When The Ohio State University marching band steps onto the field this month, they’ll be ready. And the journey they take from raw recruits to a national television-ready band can teach us a lot about business. In a conversation with Jon Woods, the band’s director, Jim Lane, director of GBQ Redbank Advisors, identified key lessons that apply to both marching bands and businesses.
“A rigorous focus on fundamentals, talent development, and balancing innovation and tradition drives performance of bands and businesses,” says Lane.
Smart Business spoke with Lane about the lessons learned from OSU’s marching band, and how to incorporate those lessons into your business.

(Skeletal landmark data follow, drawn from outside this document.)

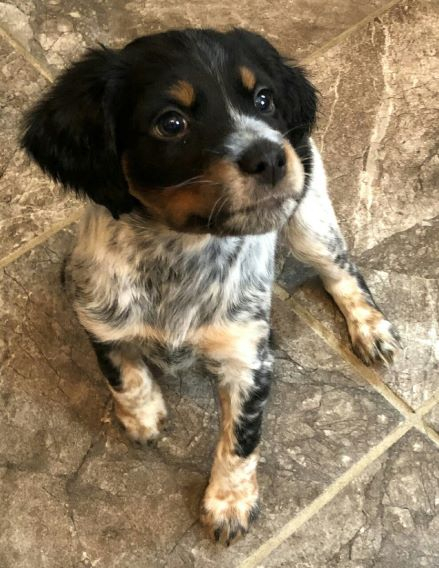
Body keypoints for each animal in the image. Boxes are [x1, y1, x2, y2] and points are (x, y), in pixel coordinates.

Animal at [20, 28, 400, 544]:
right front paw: (142, 415)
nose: (270, 156)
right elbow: (121, 371)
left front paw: (228, 502)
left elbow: (241, 440)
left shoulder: (249, 357)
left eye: (263, 99)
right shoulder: (92, 305)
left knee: (342, 270)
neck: (178, 252)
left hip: (308, 217)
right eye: (171, 122)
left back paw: (369, 328)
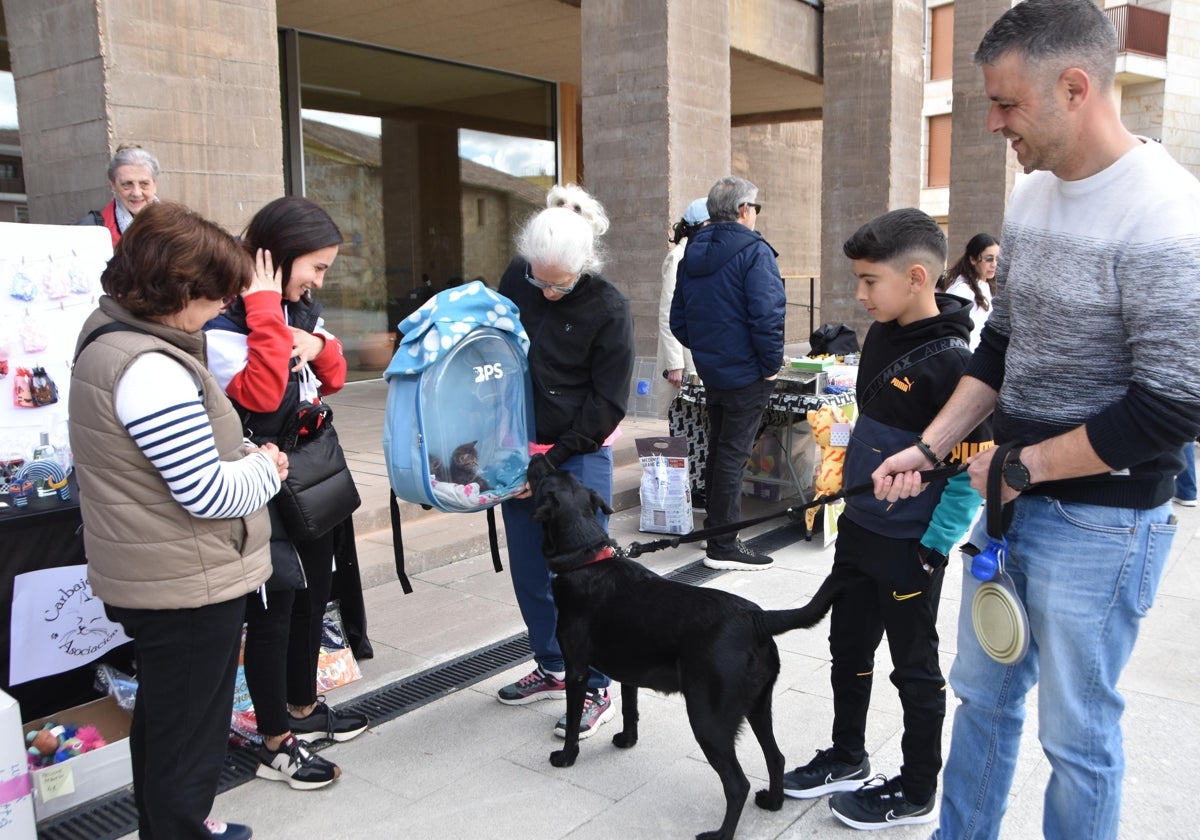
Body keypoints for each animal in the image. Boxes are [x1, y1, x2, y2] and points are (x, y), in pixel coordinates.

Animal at [530, 458, 849, 840]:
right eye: (558, 473)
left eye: (544, 479)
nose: (540, 457)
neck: (587, 557)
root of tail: (756, 619)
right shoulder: (629, 673)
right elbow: (630, 710)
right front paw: (626, 740)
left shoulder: (576, 670)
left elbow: (575, 718)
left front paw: (565, 757)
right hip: (759, 706)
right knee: (776, 758)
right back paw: (772, 802)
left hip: (708, 719)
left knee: (737, 784)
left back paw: (721, 834)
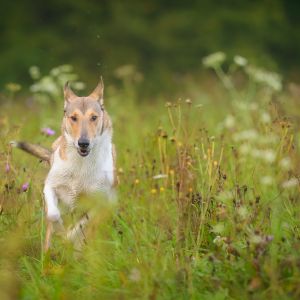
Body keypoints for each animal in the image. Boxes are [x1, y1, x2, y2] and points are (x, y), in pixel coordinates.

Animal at [11, 79, 117, 251]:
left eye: (94, 117)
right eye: (73, 117)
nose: (83, 143)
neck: (81, 163)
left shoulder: (102, 201)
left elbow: (81, 225)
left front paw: (68, 238)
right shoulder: (50, 187)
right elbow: (53, 215)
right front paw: (60, 231)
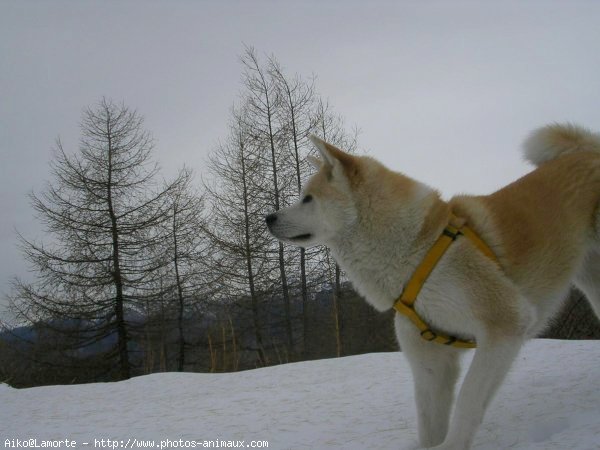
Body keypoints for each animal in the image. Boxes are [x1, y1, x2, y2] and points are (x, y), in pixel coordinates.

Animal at [268, 123, 600, 450]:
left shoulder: (505, 324)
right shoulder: (430, 362)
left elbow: (468, 400)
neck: (416, 250)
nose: (268, 217)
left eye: (308, 198)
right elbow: (429, 425)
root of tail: (588, 151)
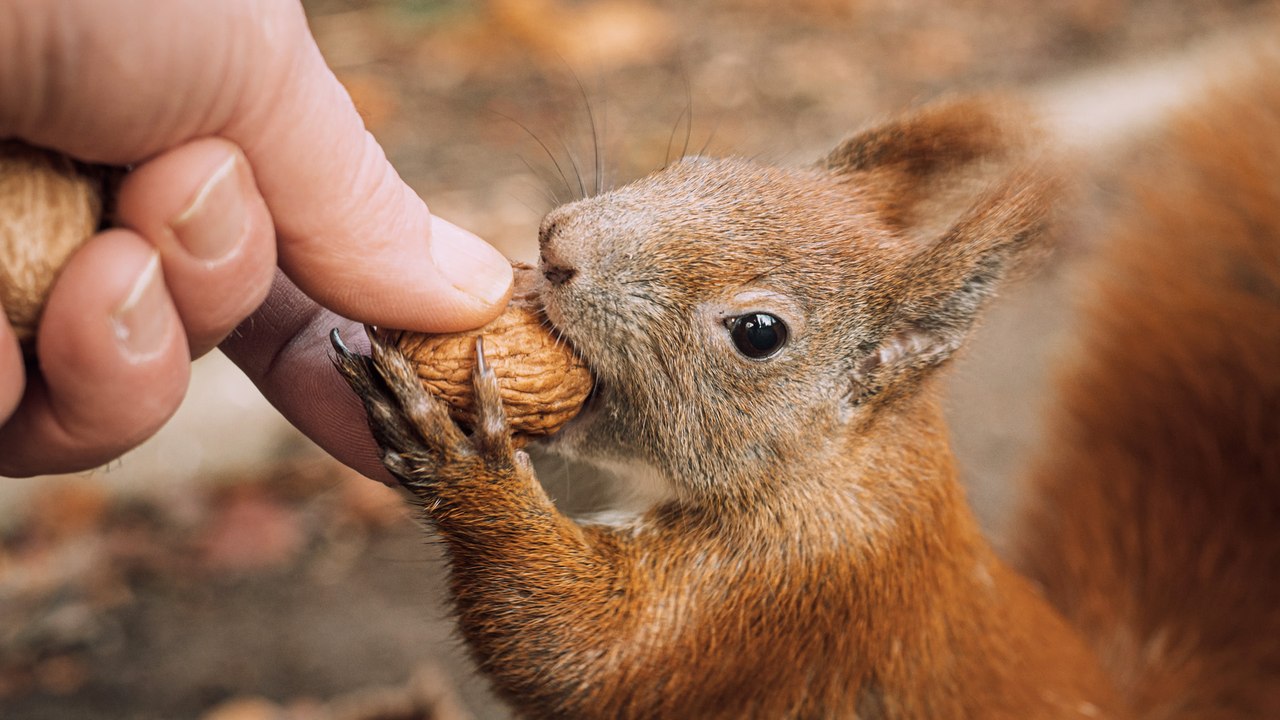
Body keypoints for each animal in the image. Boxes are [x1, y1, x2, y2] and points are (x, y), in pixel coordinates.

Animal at [331, 44, 1280, 719]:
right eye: (697, 166)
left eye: (759, 334)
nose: (556, 245)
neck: (834, 470)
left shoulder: (795, 586)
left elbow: (578, 653)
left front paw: (462, 466)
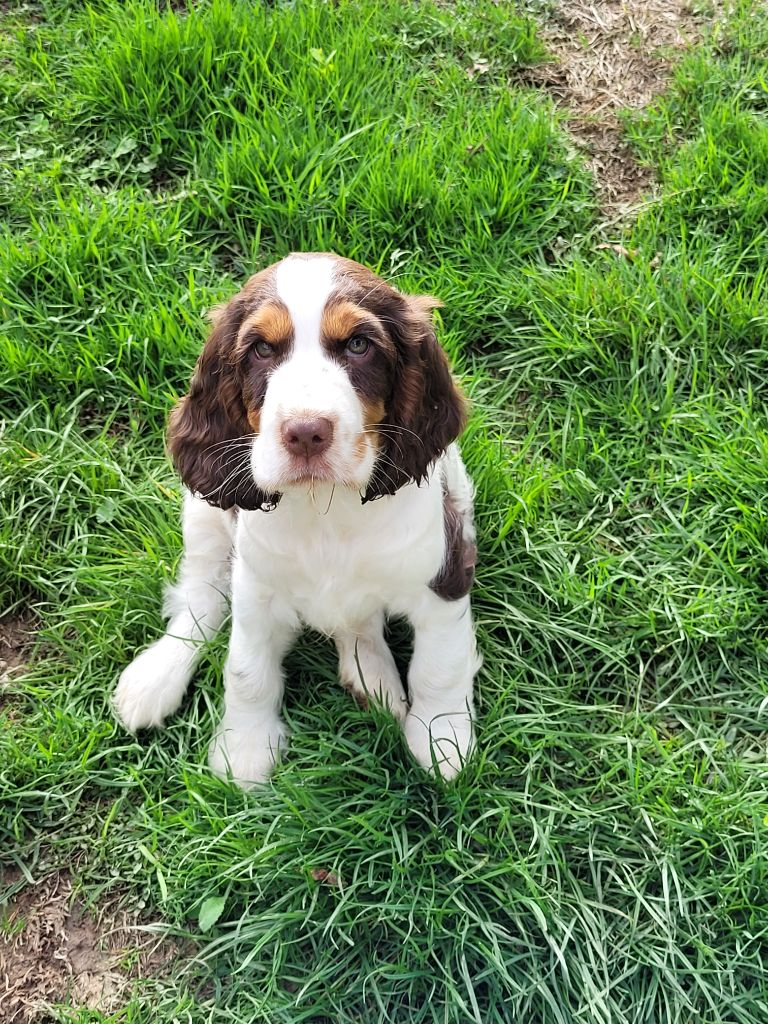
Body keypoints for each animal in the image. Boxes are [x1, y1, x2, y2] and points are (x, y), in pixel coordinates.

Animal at [112, 253, 481, 782]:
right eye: (262, 349)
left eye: (358, 344)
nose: (306, 433)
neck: (326, 509)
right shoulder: (256, 589)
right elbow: (245, 671)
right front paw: (243, 750)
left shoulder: (444, 577)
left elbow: (440, 668)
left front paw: (441, 741)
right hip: (203, 515)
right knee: (200, 602)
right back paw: (154, 677)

How do you define fundamentals?
Fundamentals are the core activities that a business repeats in order to satisfy customers. It can be closing an order, making a product, or purchasing something, but there are fundamental things that your business does over and over again, everyday. The power in these comes from the number of times they are done. In the case of the band, there are 60-some odd fundamentals a band member needs to know to be successful. Examples include four different types of marching steps, how to tip a hat and how to create a horn flash. The fundamentals characterize how the band looks as a unit. By doing them consistently, the band looks like a cohesive group. By combining fundamentals in the proper sequence, enormously complex musical and visual displays can be created.

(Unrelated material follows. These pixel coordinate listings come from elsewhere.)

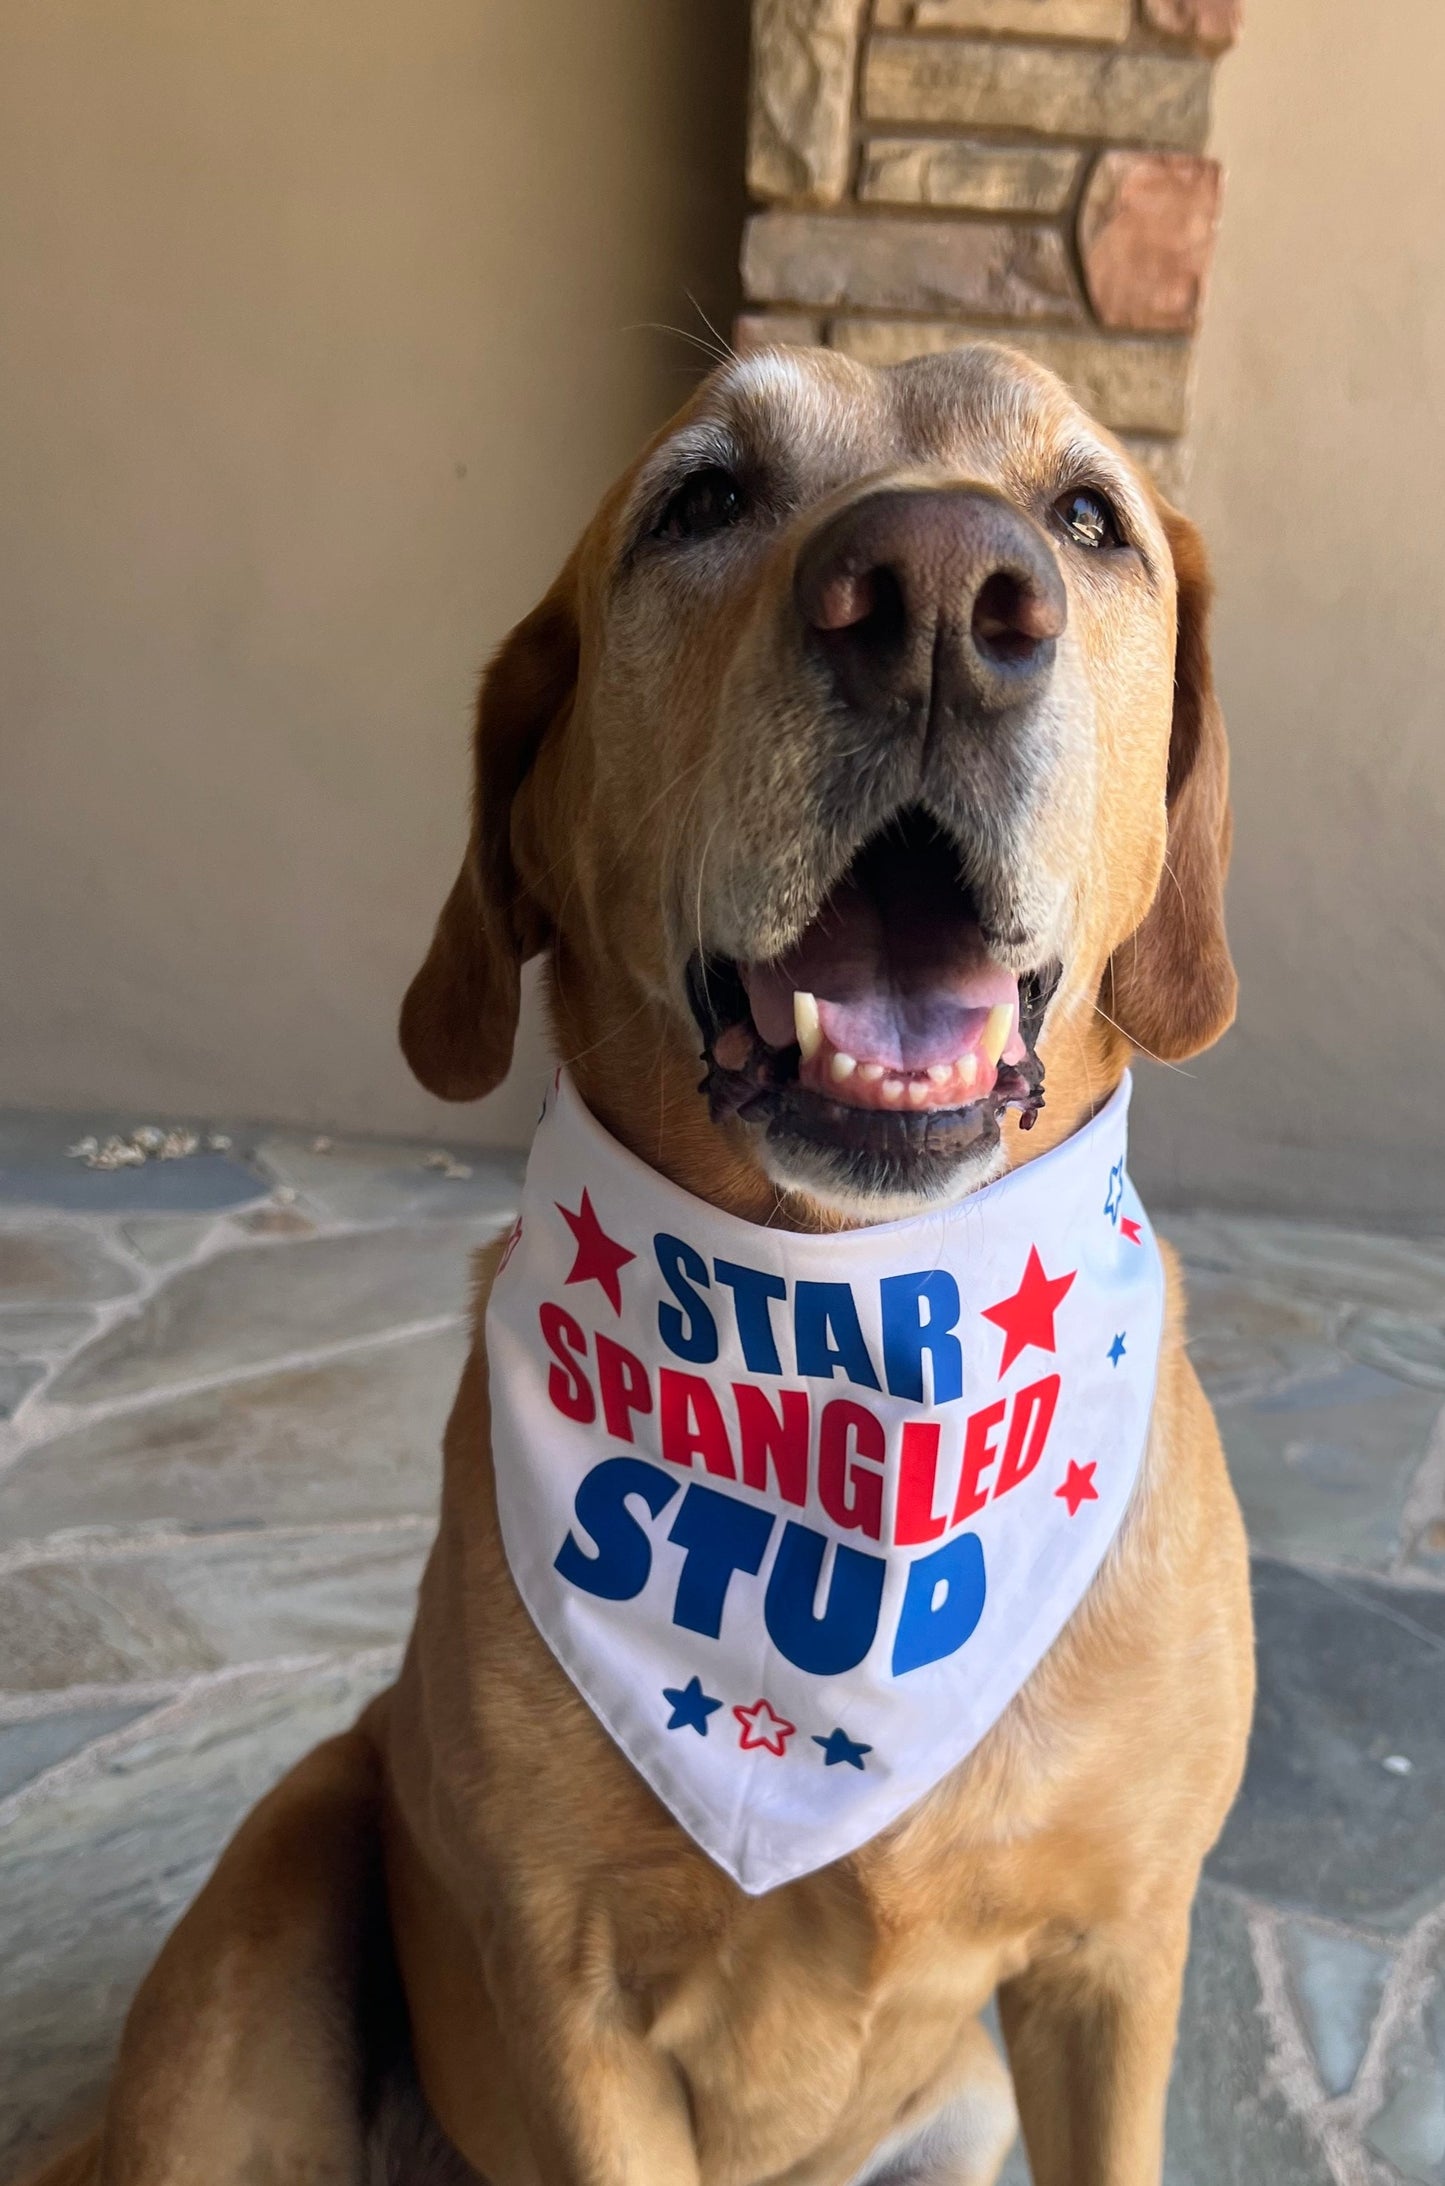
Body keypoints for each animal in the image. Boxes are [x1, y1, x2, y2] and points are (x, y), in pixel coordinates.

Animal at [28, 345, 1259, 2186]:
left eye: (1088, 515)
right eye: (703, 497)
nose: (939, 597)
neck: (843, 1339)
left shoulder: (1115, 1960)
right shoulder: (572, 1996)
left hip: (964, 2106)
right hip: (274, 1905)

Once the fundamentals are identified, the power of their numbers comes into play. Because they are repeated so frequently, even if you improve each one just a little bit, they have a big impact on the business because they’re repeated often. Take a business that sells a high number of orders per day. If that business focuses on the sales process and reduces the amount of discounting on each customer’s order by 1 percent, on average, they have put an entire percentage point of revenue to the bottom line. Without that focus on a fundamental process like sales, results are unlikely to occur evenly across the business and they will under-achieve the potential.
What lessons can you learn about the talent life cycle?
The band has an interesting approach to the talent life cycle. They go out and impress young musicians from high school marching bands, but they also recruit good musicians who haven’t necessarily marched before. Musical talent is critical. Marching they can teach. There is more to this recruiting than just putting on a good show for the enthusiastic recruits though. They also need to help them understand before they commit just how difficult it is being a member of the OSU marching band. It’s a two-phase commitment process — inspiring and attracting and then getting recruits to understand the nature of the commitment.
Once they have committed, the recruits are trained and developed by students. There are directors and instructors supervising the process, but the student squad leaders run the tests to see who is the strongest. Young band members relate very well to the squad leaders who are closer to their age. They also communicate in their own terms, so there’s less lost in translation.
The last lesson from the talent life cycle is that Woods has final say on who will make the band each year. Squad leaders develop recommendations, and rankings are given, but the director makes the final decision. It helps maintain that single vision of what the band needs to be. This translates directly to the business world. Each part of the business, but particularly the talent, needs to reflect the vision of the business.